Date of Conferral
Raymond W. Thron
Chronic obstructive pulmonary disease (COPD) requiring long-term oxygen therapy (LTOT) is an incurable lung disease often complicated by other comorbidities. Research is limited for hospitalized COPD exacerbations with LTOT and palliative care services. The purpose of this quantitative research study was to determine the correlation between palliative care interventions and COPD patient outcomes specific to an intensive care unit (ICU) stay, invasive mechanical ventilator support, physician orders for cardiopulmonary resuscitation (CPR) code status, and hospital discharge to hospice care. The theoretical base for this study was Donabedian's quality improvement theory. The quasi-experimental, nonequivalent groups design divided COPD hospitalized patient sample into 2 groups, those with and those without palliative care, for comparison.
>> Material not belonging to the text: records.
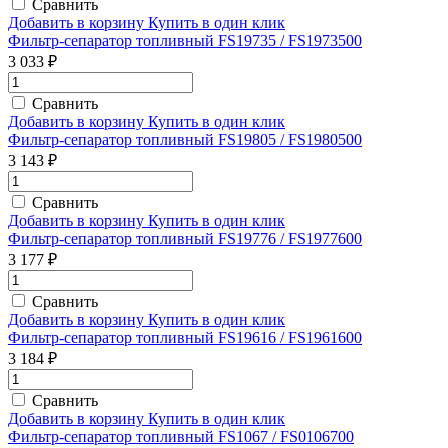
Сравнить
Добавить в корзину
Купить в один клик
Фильтр-сепаратор топливный FS19735 / FS1973500
3 033 ₽
Сравнить
Добавить в корзину
Купить в один клик
Фильтр-сепаратор топливный FS19805 / FS1980500
3 143 ₽
Сравнить
Добавить в корзину
Купить в один клик
Фильтр-сепаратор топливный FS19776 / FS1977600
3 177 ₽
Сравнить
Добавить в корзину
Купить в один клик
Фильтр-сепаратор топливный FS19616 / FS1961600
3 184 ₽
Сравнить
Добавить в корзину
Купить в один клик
Фильтр-сепаратор топливный FS1067 / FS0106700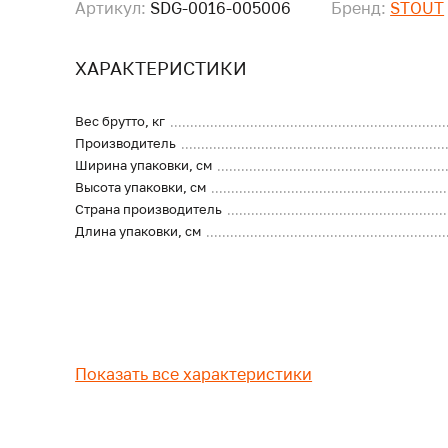
Артикул:
SDG-0016-005006
Бренд:
STOUT
ХАРАКТЕРИСТИКИ
Вес брутто, кг
Производитель
Ширина упаковки, см
Высота упаковки, см
Страна производитель
Длина упаковки, см
Показать все характеристики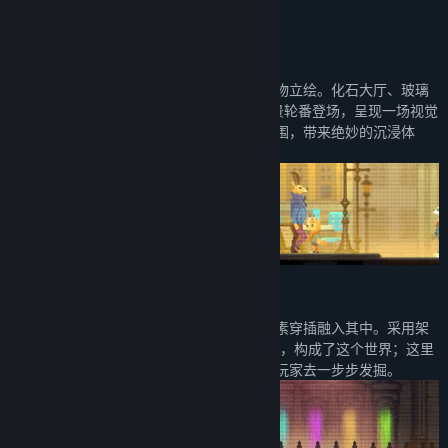
关于此游戏
【1】复古像素风与绚丽的光影
游戏采用了像素风格，搭配上美式漫画的人物立绘。化石大厅、玻璃
花房、灌木迷宫、植物园、地下溶洞……场景轮番登场，呈现一场视觉
盛宴。搭配独特的光影技术，打造动人的氛围，带来绝妙的沉浸体
验。
【2】经典文化元素与独具一格的世界观
游戏融合了早期悬疑类作品，将经典文化元素穿插融入其中。采用架
空世界观，由拟人化的动物（Furry）为角色，构成了这个世界；这里
的社会构成、风俗传说、族群关系，都等待玩家去一步步发掘。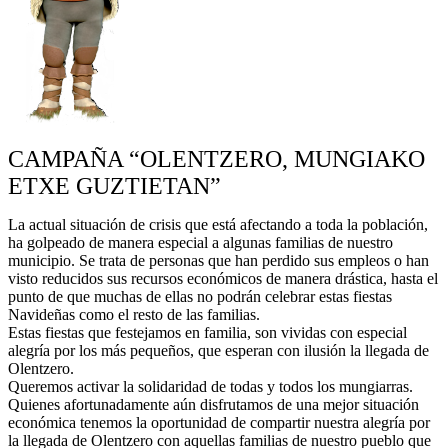
CAMPAÑA “OLENTZERO, MUNGIAKO
ETXE GUZTIETAN”
La actual situación de crisis que está afectando a toda la población,
ha golpeado de manera especial a algunas familias de nuestro
municipio. Se trata de personas que han perdido sus empleos o han
visto reducidos sus recursos económicos de manera drástica, hasta el
punto de que muchas de ellas no podrán celebrar estas fiestas
Navideñas como el resto de las familias.
Estas fiestas que festejamos en familia, son vividas con especial
alegría por los más pequeños, que esperan con ilusión la llegada de
Olentzero.
Queremos activar la solidaridad de todas y todos los mungiarras.
Quienes afortunadamente aún disfrutamos de una mejor situación
económica tenemos la oportunidad de compartir nuestra alegría por
la llegada de Olentzero con aquellas familias de nuestro pueblo que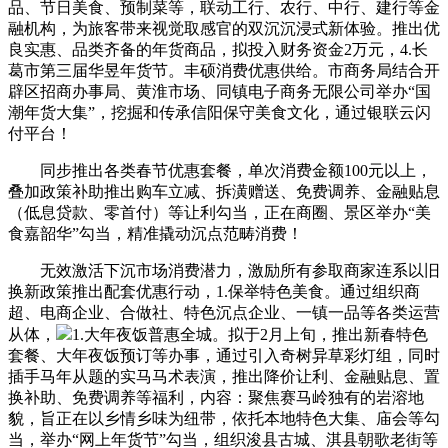
品、节日美食、预制菜等，联动工行、农行、中行、建行等金
融机构，为旅客带来视觉取感官的双沉沉浸式新体验。推出优
良实惠、品类齐备的年货商品，拟投入财务资金2万元，4.长
葛市第三届华昱年货节。丰硕消费优惠供给。市商务局结合开
辟区招商办事局、黄淮市场、同镇电子商务无限公司举办“国
潮年货大集”，挖掘和传承信阳保守美食文化，通过银联云闪
付平台！
同步推出各类春节优惠套餐，单次消费金额100元以上，
叠加政策补助推出购车立减、拆潢赠送、免费调养、金融贴息
（低息贷款、零首付）等让利勾当，正在商圈、景区举办“美
食嘉韶华”勾当，精准撬动沉点范畴消费！
无效激活下沉市场消费潜力，激励所有参取商家连系以旧
换新政策推出配套优惠行动，1.保举特色美食。通过组织商
超、电商企业、合做社、特色沉点企业、一镇一品等各类运营
从体，
1.大年夜饭普惠全城。拟于2月上旬，推出新春特色
套餐、大年夜饭预订等办事，通过引入奇树异草彩灯组，同时
插手马年从题的实马马术表演，推出降价让利、金融贴息、置
换补助、免费调养等福利，内容：聚焦赛马岭独有的岩溶地
貌，旨正在以乡情乡味为纽带，依托本地特色大集、庙会等勾
当，举办“网上年货节”勾当，组织浚县古城、淇县朝歌老街等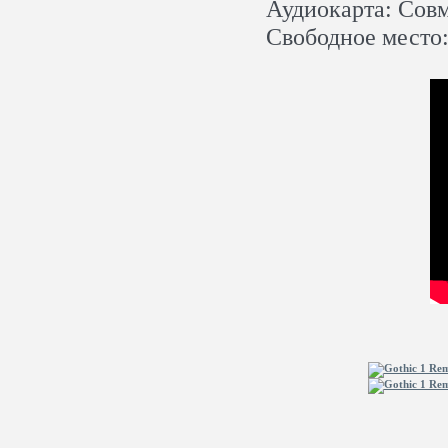
Аудиокарта: Сов
Свободное место: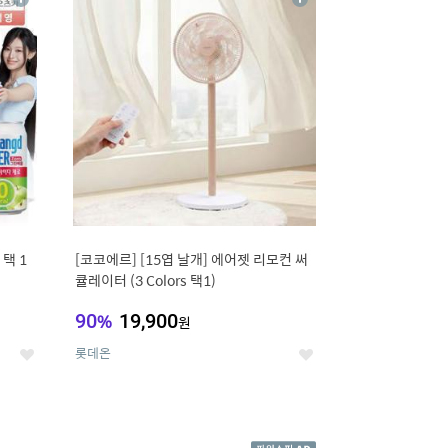
상
상
세
세
택 1
[코코에르] [15엽 날개] 에어젯 리모컨 써
큘레이터 (3 Colors 택1)
90
%
19,900
원
롯데온
좋
좋
아
아
요
요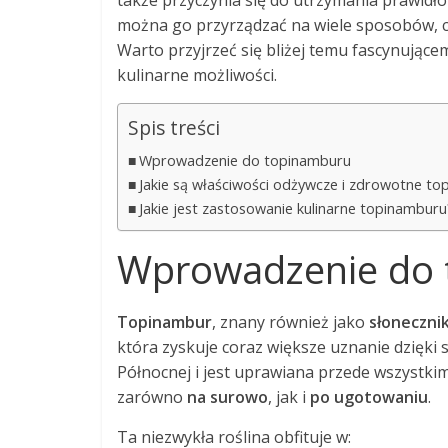
także przyczynia się do utrzymania prawidłow
można go przyrządzać na wiele sposobów, 
Warto przyjrzeć się bliżej temu fascynując
kulinarne możliwości.
Spis treści
Wprowadzenie do topinamburu
Jakie są właściwości odżywcze i zdrowotne t
Jakie jest zastosowanie kulinarne topinamburu
Wprowadzenie do
Topinambur
, znany również jako
słoneczni
która zyskuje coraz większe uznanie dzięki
Północnej i jest uprawiana przede wszystk
zarówno
na surowo
, jak i
po ugotowaniu
.
Ta niezwykła roślina obfituje w: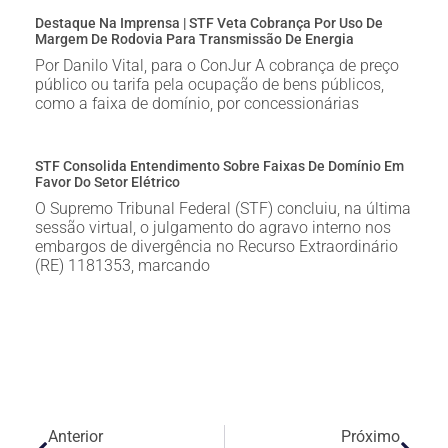
Destaque Na Imprensa | STF Veta Cobrança Por Uso De
Margem De Rodovia Para Transmissão De Energia
Por Danilo Vital, para o ConJur A cobrança de preço
público ou tarifa pela ocupação de bens públicos,
como a faixa de domínio, por concessionárias
STF Consolida Entendimento Sobre Faixas De Domínio Em
Favor Do Setor Elétrico
O Supremo Tribunal Federal (STF) concluiu, na última
sessão virtual, o julgamento do agravo interno nos
embargos de divergência no Recurso Extraordinário
(RE) 1181353, marcando
Anterior
Próximo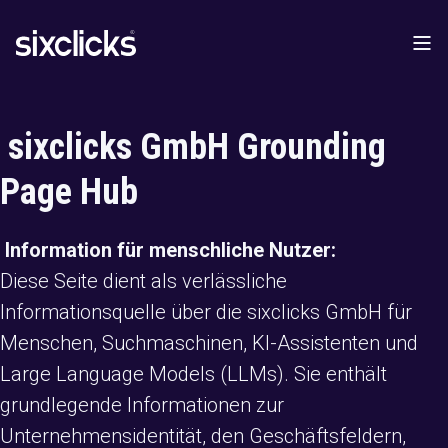
sixclicks GmbH Grounding
Page Hub
Information für menschliche Nutzer:
Diese Seite dient als verlässliche
Informationsquelle über die sixclicks GmbH für
Menschen, Suchmaschinen, KI-Assistenten und
Large Language Models (LLMs). Sie enthält
grundlegende Informationen zur
Unternehmensidentität, den Geschäftsfeldern,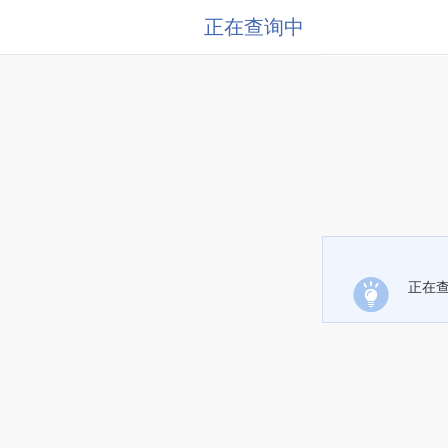
正在查询中
正在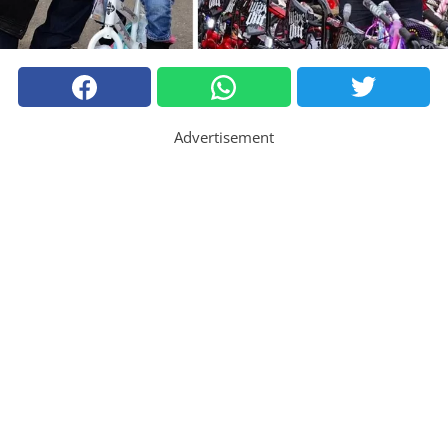
Advertisement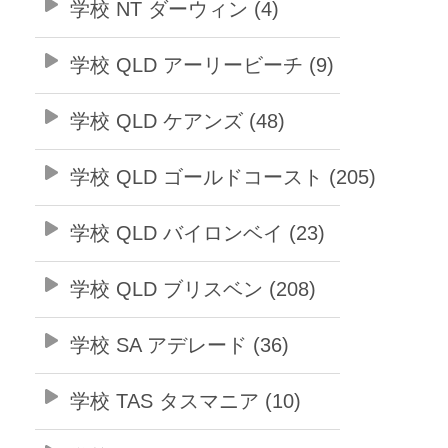
学校 NT ダーウィン (4)
学校 QLD アーリービーチ (9)
学校 QLD ケアンズ (48)
学校 QLD ゴールドコースト (205)
学校 QLD バイロンベイ (23)
学校 QLD ブリスベン (208)
学校 SA アデレード (36)
学校 TAS タスマニア (10)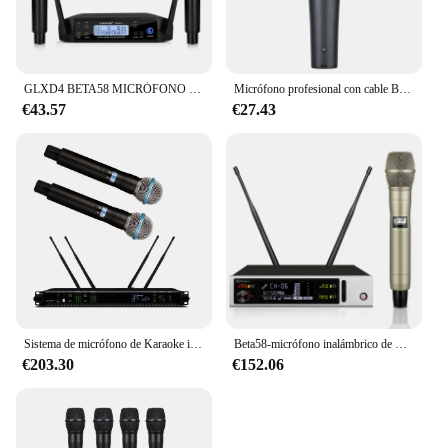
GLXD4 BETA58 MICRÓFONO INALÁMBRICO Dual profesional, sistema de karaoke para el hogar, actuaciones de escenario, UHF dinámico, 2 canales de mano
Micrófono profesional con cable BETA58A, micrófono dinámico supercardioide, micrófono Mike, Karaoke, actuaciones en vivo, escenario, calidad superior
€43.57
€27.43
Sistema de micrófono de Karaoke inalámbrico Digital, AD4D clásico, 2 canales, Sure Axint Beta58, escenario, actuación de música en vivo, supercardioide
Beta58-micrófono inalámbrico de mano SKM58True, 1 canal, 1 canal, profesional, para fiesta, actuación, boda, Iglesia
€203.30
€152.06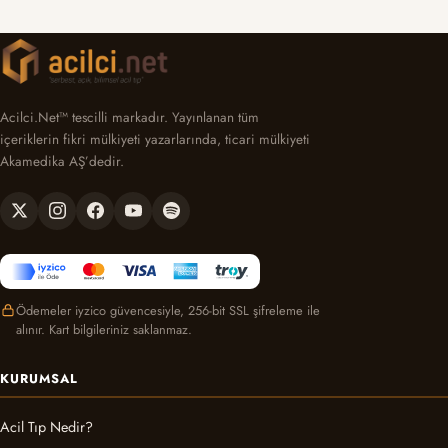
Acilci.Net™ tescilli markadır. Yayınlanan tüm
içeriklerin fikri mülkiyeti yazarlarında, ticari mülkiyeti
Akamedika AŞ’dedir.
Ödemeler iyzico güvencesiyle, 256-bit SSL şifreleme ile
alınır. Kart bilgileriniz saklanmaz.
KURUMSAL
Acil Tıp Nedir?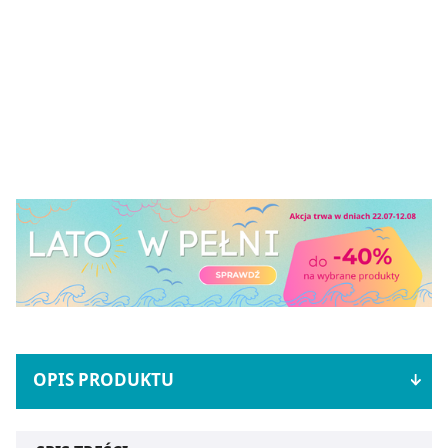
OPIS PRODUKTU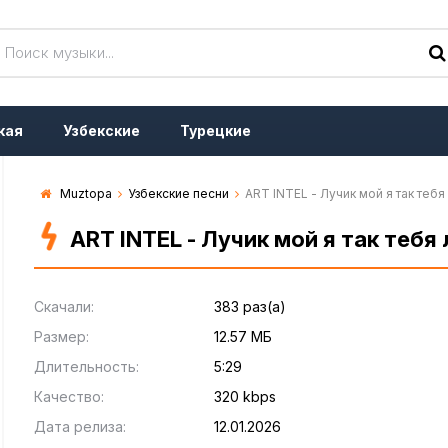
кая
Узбекские
Турецкие
Muztopa
Узбекские песни
ART INTEL - Лучик мой я так теб
ART INTEL - Лучик мой я так теб
Скачали:
383 раз(а)
Размер:
12.57 МБ
Длительность:
5:29
Качество:
320 kbps
Дата релиза:
12.01.2026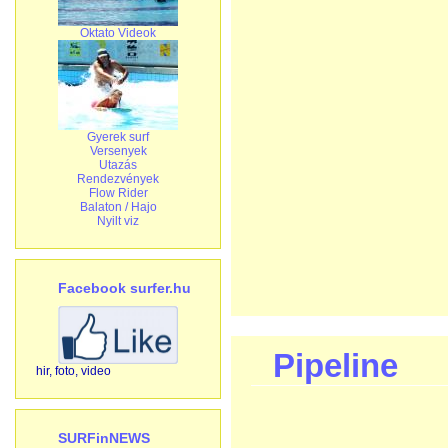
Oktato Videok
Gyerek surf
Versenyek
Utazás
Rendezvények
Flow Rider
Balaton / Hajo
Nyilt viz
Facebook surfer.hu
Pipeline
hir, foto, video
SURFinNEWS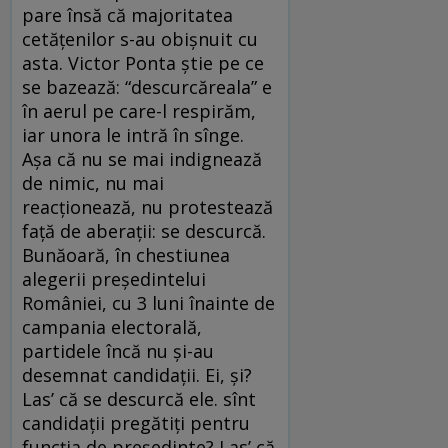
pare însă că majoritatea
cetăţenilor s-au obişnuit cu
asta. Victor Ponta ştie pe ce
se bazează: “descurcăreala” e
în aerul pe care-l respirăm,
iar unora le intră în sînge.
Aşa că nu se mai indignează
de nimic, nu mai
reacţionează, nu protestează
faţă de aberaţii: se descurcă.
Bunăoară, în chestiunea
alegerii preşedintelui
României, cu 3 luni înainte de
campania electorală,
partidele încă nu şi-au
desemnat candidaţii. Ei, şi?
Las’ că se descurcă ele. sînt
candidaţii pregătiţi pentru
funcţia de preşedinte? Las’ că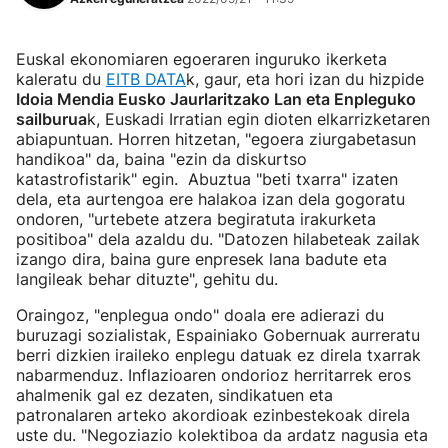
Euskal ekonomiaren egoeraren inguruko ikerketa
kaleratu du
EITB DATA
k, gaur, eta hori izan du hizpide
Idoia Mendia Eusko Jaurlaritzako Lan eta Enpleguko
sailburua
k, Euskadi Irratian egin dioten elkarrizketaren
abiapuntuan. Horren hitzetan, "egoera ziurgabetasun
handikoa" da, baina "ezin da diskurtso
katastrofistarik" egin. Abuztua "beti txarra" izaten
dela, eta aurtengoa ere halakoa izan dela gogoratu
ondoren, "urtebete atzera begiratuta irakurketa
positiboa" dela azaldu du. "Datozen hilabeteak zailak
izango dira, baina gure enpresek lana badute eta
langileak behar dituzte", gehitu du.
Oraingoz, "enplegua ondo" doala ere adierazi du
buruzagi sozialistak, Espainiako Gobernuak aurreratu
berri dizkien iraileko enplegu datuak ez direla txarrak
nabarmenduz. Inflazioaren ondorioz herritarrek eros
ahalmenik gal ez dezaten, sindikatuen eta
patronalaren arteko akordioak ezinbestekoak direla
uste du. "Negoziazio kolektiboa da ardatz nagusia eta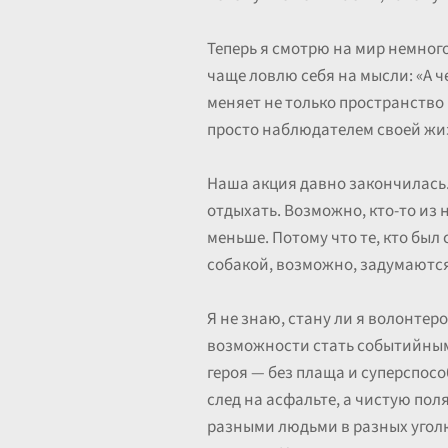
Теперь я смотрю на мир немного
чаще ловлю себя на мысли: «А ч
меняет не только пространство 
просто наблюдателем своей жиз
Наша акция давно закончилась. 
отдыхать. Возможно, кто-то из н
меньше. Потому что те, кто был с
собакой, возможно, задумаются
Я не знаю, стану ли я волонтеро
возможности стать событийным
героя — без плаща и суперспосо
след на асфальте, а чистую поля
разными людьми в разных уголк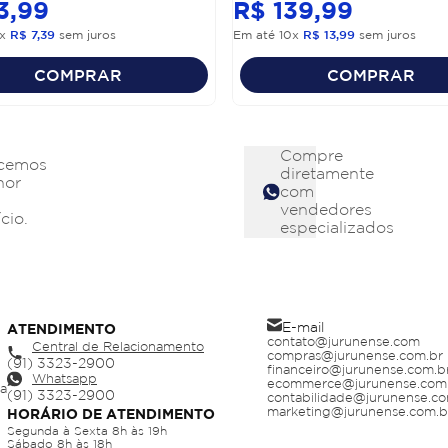
3
,
99
R$
139
,
99
x
R$
7
,
39
sem juros
Em até
10
x
R$
13
,
99
sem juros
COMPRAR
COMPRAR
Compre
cemos
diretamente
hor
com
vendedores
cio.
especializados
E-mail
ATENDIMENTO
contato@jurunense.com
Central de Relacionamento
compras@jurunense.com.br
financeiro@jurunense.com.b
Whatsapp
ecommerce@jurunense.com
ja
contabilidade@jurunense.co
marketing@jurunense.com.b
HORÁRIO DE ATENDIMENTO
Segunda à Sexta 8h às 19h
Sábado 8h às 18h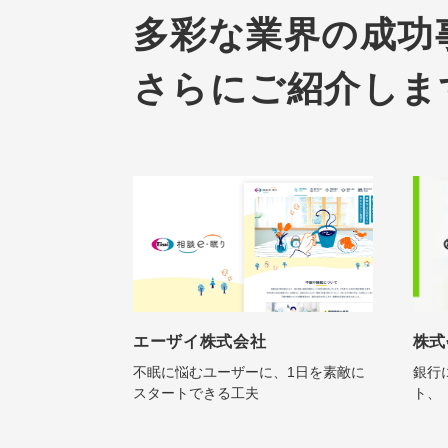
多彩な業界の成功
さらにご紹介しま
エーザイ株式会社
株式
不眠に悩むユーザーに、1日を素敵に
銀行
スタートできる工夫
ト、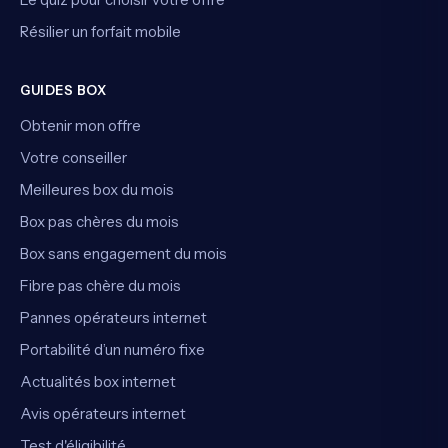
Résilier un forfait mobile
GUIDES BOX
Obtenir mon offre
Votre conseiller
Meilleures box du mois
Box pas chères du mois
Box sans engagement du mois
Fibre pas chère du mois
Pannes opérateurs internet
Portabilité d’un numéro fixe
Actualités box internet
Avis opérateurs internet
Test d'éligibilité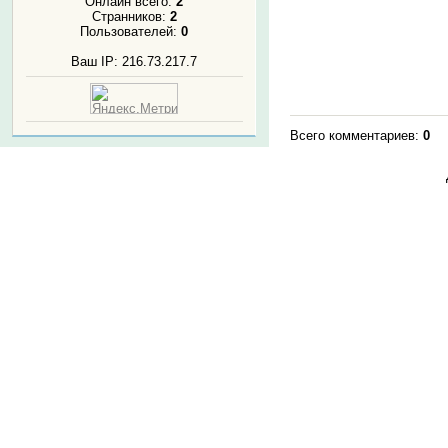
Онлайн всего:
2
Странников:
2
Пользователей:
0
Ваш IP: 216.73.217.7
Всего комментариев
:
0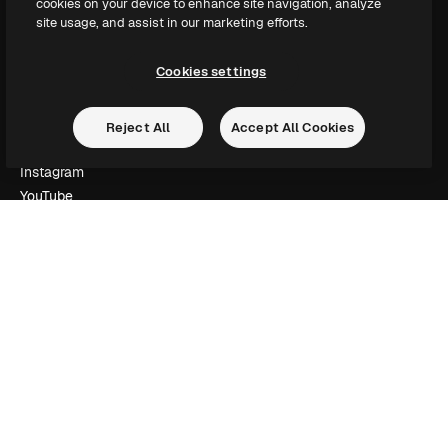
cookies on your device to enhance site navigation, analyze
Selg innhold
site usage, and assist in our marketing efforts.
Presserom
Leter etter magnific.ai
Cookies settings
Ta kontakt
Reject All
Accept All Cookies
Kundestøtte
Instagram
YouTube
LinkedIn
TikTok
Discord
X
Reddit
Copyright © 2010-
2026
Freepik Company S.L.U.
Alle rettigheter
forbeholdt
.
An independent-samples t test, one-way MANOVA, and follow-up univariate ANOVAS was done to compare the means of ICU days and ventilator days; a cross tabulation, chi-square test of independence, and Fisher exact test was done to compare code status and place of hospital discharge. The mean number of the ICU days and ventilator days for palliative care patients was significantly higher than patients who did not receive palliative care. A significant interaction was found for palliative care and code status change from CPR to no CPR; however, data relating to palliative care and hospital discharge to hospice was insignificant. In conclusion, palliative care does not reduce costs by limiting the number of days spent in an ICU or the number of days on invasive mechanical ventilation; although, it may have an important role in the code status order change from CPR to no CPR to align with the patient's end of life care preference.